Like the Big Five, some independent publishers have backlists that blew up, allowing them to acquire more experimental manuscripts (such as Abrams and Press Here, Akashic Books and Go The F*ck To Sleep, or Grove Atlantic and A Confederacy of Dunces). Another trend we’re seeing with the bigger independent houses is that they are feeling big to acquire (see the Quarto Group acquiring Harvard Common Press) or they lose the head of their company and are forced to get acquired (see Perseus Books sold to Ingram and Hachette Book Group). Which is typical of an industry, right? When you are a large company the only way to grab new technology or fresh blood is through company acquisition…or to stay in the game, you must merge.
You would think as a result that these smaller — what feels like micro-presses because of all these mergers and acquisitions — houses have no chance against growth… but they’re still standing tall! And they’re still publishing the freshest of takes, and they’re doing it in their way.

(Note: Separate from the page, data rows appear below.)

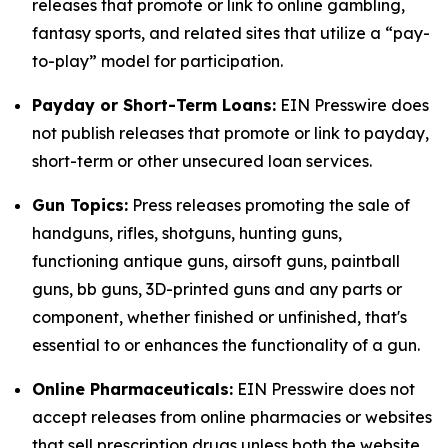
releases that promote or link to online gambling,
fantasy sports, and related sites that utilize a “pay-
to-play” model for participation.
Payday or Short-Term Loans:
EIN Presswire does
not publish releases that promote or link to payday,
short-term or other unsecured loan services.
Gun Topics:
Press releases promoting the sale of
handguns, rifles, shotguns, hunting guns,
functioning antique guns, airsoft guns, paintball
guns, bb guns, 3D-printed guns and any parts or
component, whether finished or unfinished, that's
essential to or enhances the functionality of a gun.
Online Pharmaceuticals:
EIN Presswire does not
accept releases from online pharmacies or websites
that sell prescription drugs unless both the website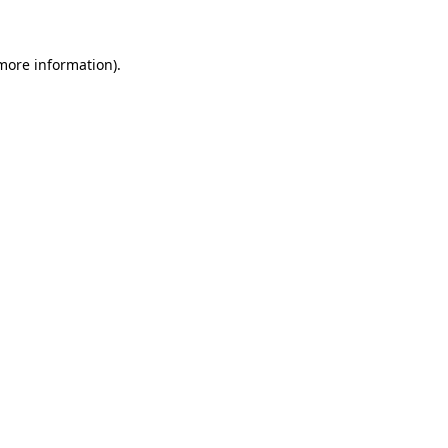
 more information)
.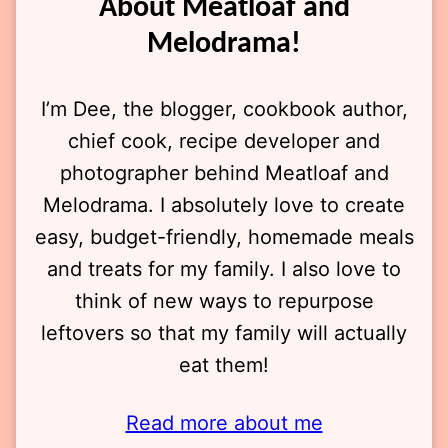
About Meatloaf and
Melodrama!
I’m Dee, the blogger, cookbook author,
chief cook, recipe developer and
photographer behind Meatloaf and
Melodrama. I absolutely love to create
easy, budget-friendly, homemade meals
and treats for my family. I also love to
think of new ways to repurpose
leftovers so that my family will actually
eat them!
Read more about me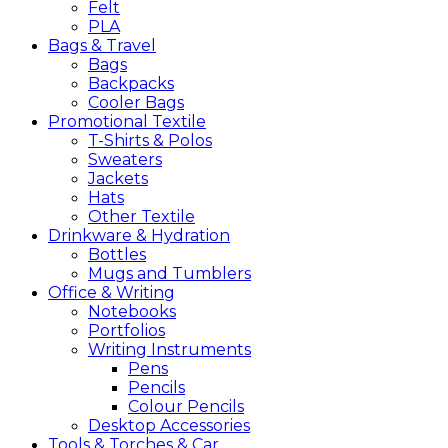
Felt
PLA
Bags &
Travel
Bags
Backpacks
Cooler Bags
Promotional
Textile
T-Shirts & Polos
Sweaters
Jackets
Hats
Other Textile
Drinkware &
Hydration
Bottles
Mugs and Tumblers
Office &
Writing
Notebooks
Portfolios
Writing Instruments
Pens
Pencils
Colour Pencils
Desktop Accessories
Tools &
Torches &
Car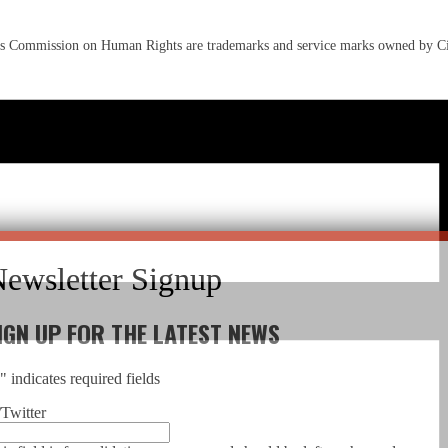
s Commission on Human Rights are trademarks and service marks owned by C
IGN UP FOR THE LATEST NEWS
*
" indicates required fields
Twitter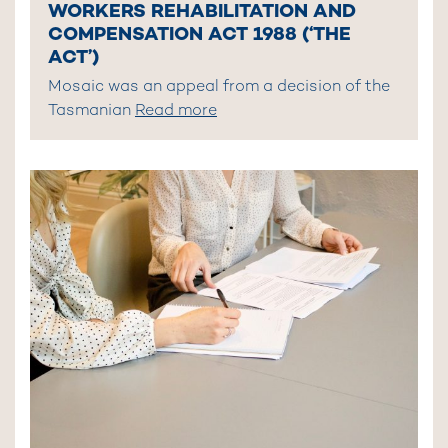
WORKERS REHABILITATION AND
COMPENSATION ACT 1988 (‘THE
ACT’)
Mosaic was an appeal from a decision of the
Tasmanian
Read more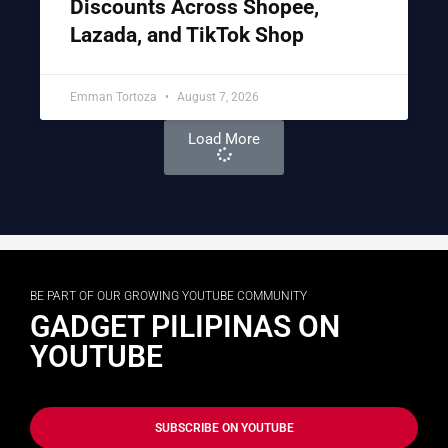
Discounts Across Shopee,
Lazada, and TikTok Shop
Emman Tortoza
August 7, 2026
Load More
BE PART OF OUR GROWING YOUTUBE COMMUNITY
GADGET PILIPINAS ON
YOUTUBE
SUBSCRIBE ON YOUTUBE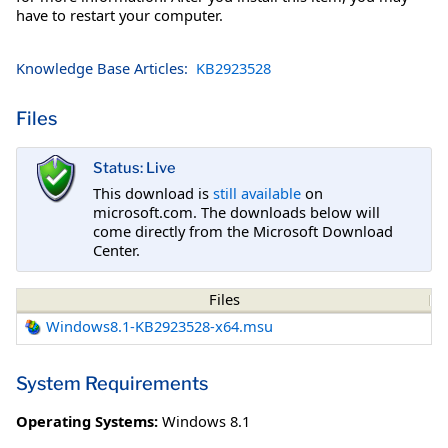
have to restart your computer.
Knowledge Base Articles:
KB2923528
Files
Status: Live
This download is
still available
on
microsoft.com. The downloads below will
come directly from the Microsoft Download
Center.
Files
Windows8.1-KB2923528-x64.msu
System Requirements
Operating Systems:
Windows 8.1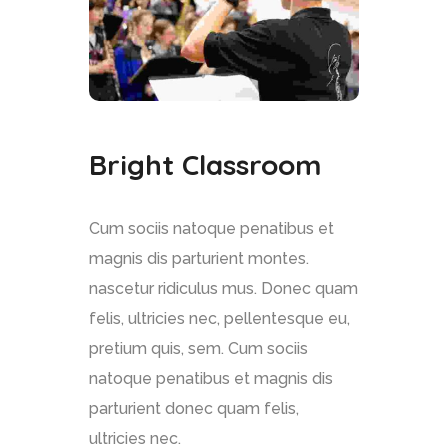
Bright Classroom
Cum sociis natoque penatibus et
magnis dis parturient montes.
nascetur ridiculus mus. Donec quam
felis, ultricies nec, pellentesque eu,
pretium quis, sem. Cum sociis
natoque penatibus et magnis dis
parturient donec quam felis,
ultricies nec.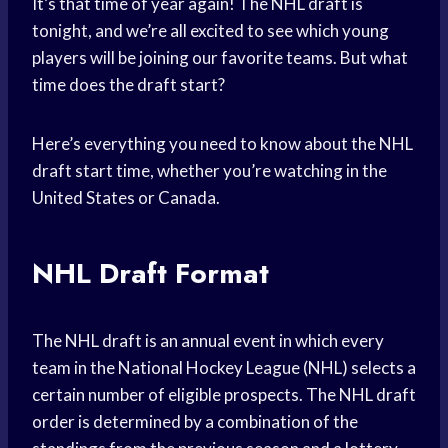
It’s that time of year again! The NHL draft is
tonight, and we’re all excited to see which young
players will be joining our favorite teams. But what
time does the draft start?
Here’s everything you need to know about the NHL
draft start time, whether you’re watching in the
United States or Canada.
NHL Draft Format
The NHL draft is an annual event in which every
team in the National Hockey League (NHL) selects a
certain number of eligible prospects. The NHL draft
order is determined by a combination of the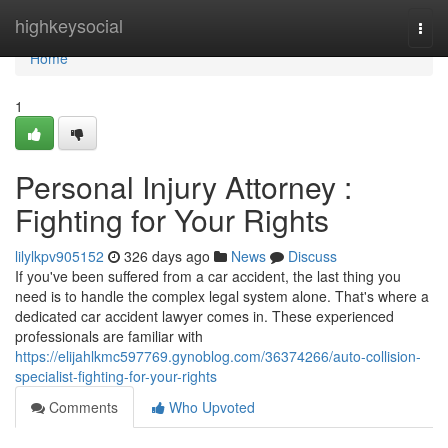
Home
highkeysocial
Togg
navi
Home
1
Personal Injury Attorney :
Fighting for Your Rights
lilylkpv905152
326 days ago
News
Discuss
If you've been suffered from a car accident, the last thing you
need is to handle the complex legal system alone. That's where a
dedicated car accident lawyer comes in. These experienced
professionals are familiar with
https://elijahlkmc597769.gynoblog.com/36374266/auto-collision-
specialist-fighting-for-your-rights
Comments
Who Upvoted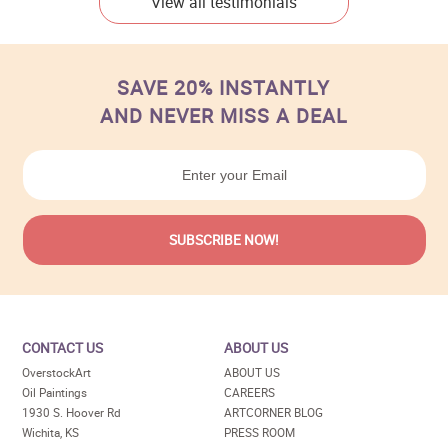
View all testimonials
SAVE 20% INSTANTLY
AND NEVER MISS A DEAL
CONTACT US
ABOUT US
OverstockArt
ABOUT US
Oil Paintings
CAREERS
1930 S. Hoover Rd
ARTCORNER BLOG
Wichita, KS
PRESS ROOM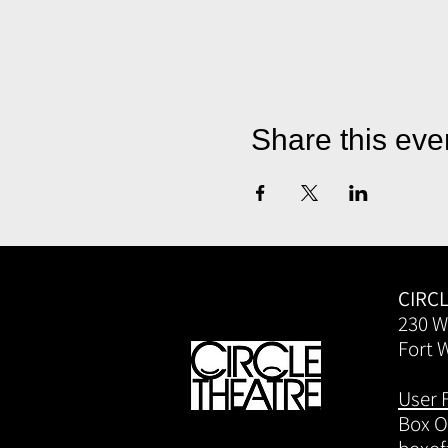
Share this eve
CIRC
230 W
Fort 
User 
Box Of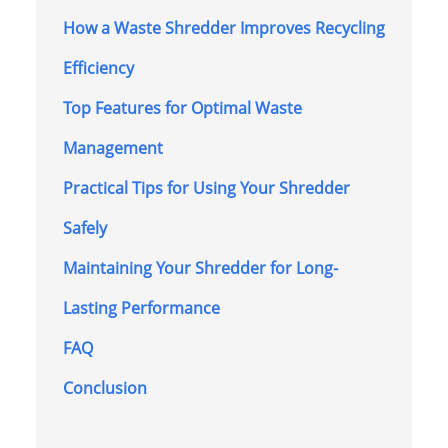
How a Waste Shredder Improves Recycling
Efficiency
Top Features for Optimal Waste
Management
Practical Tips for Using Your Shredder
Safely
Maintaining Your Shredder for Long-
Lasting Performance
FAQ
Conclusion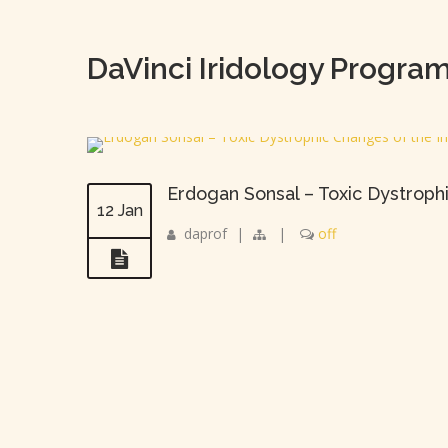
DaVinci Iridology Progra
Erdogan Sonsal – Toxic Dystroph
12 Jan
daprof
|
|
off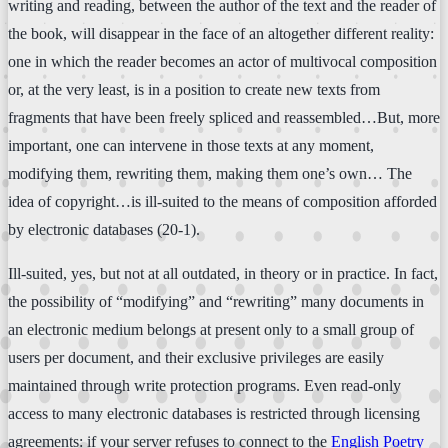
writing and reading, between the author of the text and the reader of
the book, will disappear in the face of an altogether different reality:
one in which the reader becomes an actor of multivocal composition
or, at the very least, is in a position to create new texts from
fragments that have been freely spliced and reassembled…But, more
important, one can intervene in those texts at any moment,
modifying them, rewriting them, making them one’s own… The
idea of copyright…is ill-suited to the means of composition afforded
by electronic databases (20-1).
Ill-suited, yes, but not at all outdated, in theory or in practice. In fact,
the possibility of “modifying” and “rewriting” many documents in
an electronic medium belongs at present only to a small group of
users per document, and their exclusive privileges are easily
maintained through write protection programs. Even read-only
access to many electronic databases is restricted through licensing
agreements: if your server refuses to connect to the
English Poetry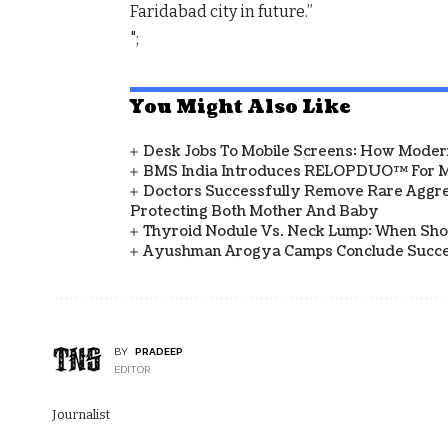
Faridabad city in future.”
";
You Might Also Like
Desk Jobs To Mobile Screens: How Modern
BMS India Introduces RELOPDUO™ For M
Doctors Successfully Remove Rare Aggre
Protecting Both Mother And Baby
Thyroid Nodule Vs. Neck Lump: When Sh
Ayushman Arogya Camps Conclude Succes
BY
PRADEEP
EDITOR
Journalist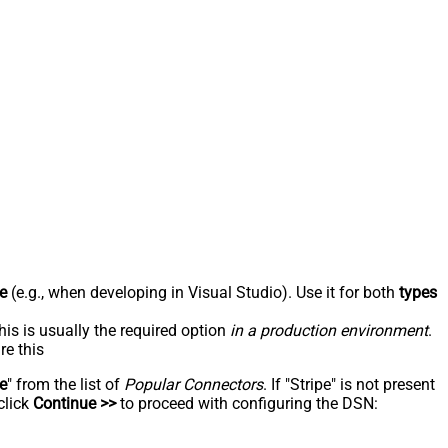
e
(e.g., when developing in Visual Studio). Use it for both
types
his is usually the required option
in a production environment
.
re this
pe
" from the list of
Popular Connectors
. If "Stripe" is not present
click
Continue >>
to proceed with configuring the DSN:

The smaller presses have the most fleshed out missions. You know the book’s agenda based on the publisher’s agenda. Look at Akashic Books’ quick motto, “Reverse-gentrification of the literary world,” and then look at their backlist. You’ll think “wow, they’re really standing by what they’re saying.” Another excellent example is Melville House, which turns out thoughtful (and usually political) books in response to the American consciousness. See A Citizen’s Guide to Impeachment, which came out in September 2017 in response to the 2016 U.S presidential election. They even sent a copy to every member of the House and Senate. It was such a punk rock move…and honestly, indie publishing is punk. These are the staunch houses and presses that simply won’t go gently into the night.
Thanks, Alia.
So, I’m not going to break this down and spell out the whole “main takeaways” or “what podcasts can learn from indie publishers” thing. You can draw the big adaptable ideas yourselves. Look, I don’t like telling people what to think! I believe in you! You’re great.